Seongho Choi v Guerrero
2011 NY Slip Op 02373 [82 AD3d 1080]
March 22, 2011
Appellate Division, Second Department
Published by New York State Law Reporting Bureau pursuant to Judiciary Law § 431.
As corrected through Wednesday, May 11, 2011


Seongho Choi, Respondent,
v
Wilson R. Guerrero, Appellant.

[*1] Mead, Hecht, Conklin & Gallagher, Mamaroneck, N.Y. (Baker, McEvoy, Morrissey & Moskovits, P.C. [Elizabeth M. Hecht], of counsel), for appellant.

Kerner & Kerner, New York, N.Y. (Kenneth T. Kerner of counsel), for respondent.

In an action to recover damages for personal injuries, the defendant appeals, as limited by his brief, from so much of an order of the Supreme Court, Queens County (Rosengarten, J.), entered July 26, 2010, as denied that branch of his motion which was for summary judgment dismissing the first cause of action on the ground that the plaintiff did not sustain a serious injury within the meaning of Insurance Law § 5102 (d).

Ordered that the order is reversed insofar as appealed from, on the law, with costs, and that branch of the defendant's motion which was for summary judgment dismissing the first cause of action is granted.

The defendant met his prima facie burden of demonstrating his entitlement to judgment as a matter of law dismissing the first cause of action by showing, through the affirmed reports of his medical experts, that the plaintiff did not sustain a serious injury within the meaning of Insurance Law § 5102 (d) as a result of the subject motor vehicle accident (see Toure v Avis Rent A Car Sys., 98 NY2d 345 [2002]; Gaddy v Eyler, 79 NY2d 955, 956-957 [1992]).

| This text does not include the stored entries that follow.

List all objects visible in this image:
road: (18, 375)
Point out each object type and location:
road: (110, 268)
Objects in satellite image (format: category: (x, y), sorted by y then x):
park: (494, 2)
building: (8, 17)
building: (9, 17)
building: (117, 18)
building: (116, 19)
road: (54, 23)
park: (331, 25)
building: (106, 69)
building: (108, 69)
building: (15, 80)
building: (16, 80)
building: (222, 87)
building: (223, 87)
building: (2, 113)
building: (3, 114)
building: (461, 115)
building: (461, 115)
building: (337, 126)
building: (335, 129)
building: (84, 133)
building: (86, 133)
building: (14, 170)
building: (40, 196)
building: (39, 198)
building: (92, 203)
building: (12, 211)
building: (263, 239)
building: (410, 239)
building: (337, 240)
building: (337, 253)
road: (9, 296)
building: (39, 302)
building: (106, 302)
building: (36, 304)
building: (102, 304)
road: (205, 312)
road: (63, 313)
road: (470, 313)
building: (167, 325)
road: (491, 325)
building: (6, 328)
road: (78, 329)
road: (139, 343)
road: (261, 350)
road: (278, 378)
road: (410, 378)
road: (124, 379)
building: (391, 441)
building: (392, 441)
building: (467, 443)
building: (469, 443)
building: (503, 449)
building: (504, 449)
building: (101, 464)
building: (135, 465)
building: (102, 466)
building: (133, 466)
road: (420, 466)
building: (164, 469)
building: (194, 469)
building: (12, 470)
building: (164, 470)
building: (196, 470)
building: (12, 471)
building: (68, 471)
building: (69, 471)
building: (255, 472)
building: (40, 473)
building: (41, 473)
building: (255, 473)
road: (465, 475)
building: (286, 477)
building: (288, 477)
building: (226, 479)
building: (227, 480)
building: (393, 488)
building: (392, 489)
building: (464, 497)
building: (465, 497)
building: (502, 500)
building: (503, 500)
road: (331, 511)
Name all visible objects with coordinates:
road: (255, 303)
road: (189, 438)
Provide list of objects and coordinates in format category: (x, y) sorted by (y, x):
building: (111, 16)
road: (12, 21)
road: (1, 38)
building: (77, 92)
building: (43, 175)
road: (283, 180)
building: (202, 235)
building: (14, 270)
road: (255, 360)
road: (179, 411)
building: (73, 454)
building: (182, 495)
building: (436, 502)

In opposition to the defendant's motion, the plaintiff failed to raise a triable issue of fact (see Srebnick v Quinn, 75 AD3d 637 [2010]). Accordingly, the Supreme Court should have granted that branch of the defendant's motion which was for summary judgment dismissing the first cause of action. Rivera, J.P., Florio, Dickerson, Hall and Roman, JJ., concur.